When there is not enough iron to incorporate into the heme porphyrin ring. This is the most common cause of anemia (>60% of anemias globally).
What is sideroblastic anemia?
Defects in the synthesis of the porphyrin ring (heme).
What are thalassemias?
Inherited disorders caused by the inability to produce adequate amounts of alpha or beta chains (for hemoglobin).
Where do heme and hemoglobin get formed? What is the last step to form heme? What two cellular compartments do the steps occur in?
- Heme and hemoglobin get formed in erythroblasts (in bone marrow)
- The last step in the formation of heme in the mitochondria is the incorporation of iron from the cytoplasm into the porphyrin ring in the mitochondria. -> this is where iron deficiency anemia comes into play.
- The initial and final steps of heme formation occur in the mitochondria. The intermediate steps occur in the cytoplasm.
- Globin is added to Heme in the cytoplasm to form hemoglobin
What is the recommended intake of iron for adult males and females?

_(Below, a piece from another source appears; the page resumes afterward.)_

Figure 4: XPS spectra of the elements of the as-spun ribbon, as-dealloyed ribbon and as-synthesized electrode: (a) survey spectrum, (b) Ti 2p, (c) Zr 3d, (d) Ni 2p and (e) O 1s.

What can inadequate iron amounts be caused by?
Males: 8mg/day Females (up to 50 yrs): 18mg/day inadequate iron amounts can be caused by: 1. inadequate iron consumption 2. Decreased iron absorption 3. Iron loss secondary to blood loss
What types of drugs can contribute to iron deficiency anemia?
Drugs that contribute to bleeding.
What is the mechanism of NSAID’s and what disease can it cause?

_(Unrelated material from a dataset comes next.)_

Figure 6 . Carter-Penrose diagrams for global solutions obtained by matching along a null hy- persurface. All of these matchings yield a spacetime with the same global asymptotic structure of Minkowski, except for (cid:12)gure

- NSAIDS inhibit cyclooxygenases which are responsible for synthesizing prostaglandins and thrombocytes.
- COX 1 is constitutively expressed and is for homeostatic effects whereas COX 2 is inducible and has mostly inflammatory effects (some homeostatic effects).
- NSAIDS can affect mucosal lining of GI tract which can cause an increase in bleeding and contribute to chronic iron deficiency anemia
What is sideroblastic anemia? How is it characterized? What causes it?
Characterized by the presence of ring sideroblasts in the bone marrow
– Sidero = iron; blast=immature cells
– Erythroblasts with iron-loaded mitochondria
– Visualized by Prussian blue staining as a perinuclear ring of blue granules
• Like a sapphire necklace
• Block in the incorporation of iron into heme and a buildup of iron in the mitochondria
- Caused by: defects in the synthesis of the porphyrin ring (which occurs in the mitochondria, and that’s why the buildup of iron is in the mitochondria)
How can you get sideroblastic anemia?
- It can be hereditary
2. It can be acquired due to the exposure of a toxic substance (more common)
What toxic substances can lead to sideroblastic anemia?
- Lead
2. Isoniazid (drug)
How does lead cause sideroblastic anemia?
3 ways: all involve interfering with the synthesis of heme.
1. (in mitochondria) Lead interferes with the ferrochelatase enzyme which usually incorporates iron into the prophyrin ring to make heme.
- (in mitochondria) Lead interacts with the aminolevulinic acid synthase (ALAS) enzyme which is the first and rate limiting step of heme synthesis (formation of delta-aminolevulinic acid).
- (in cytoplasm) it also interferes with the delta-aminolevulinic dehydratase (ALAD) enzyme which is the second step in heme synthesis. Conversion of delta-aminolevulinic acid.
What vitamin is PLP the active form of? What step in heme synthesis is PLP involved in?
PLP is the active form of vitamin B6 which is obtained in the diet. PLP is an important co-factor in ALAs factor for the formation of delta-aminolevulinic acid in the mitochondria.
How can isoniazid cause sideroblastic anemia?
Can interfere with ALAS (rate-limiting step of heme synthesis in mitochondria). It’s an antibiotic used to treat tuberculosis.
-either makes vitamin B6 inactive or interferes with its ability to interact with enzyme… we’re not sure.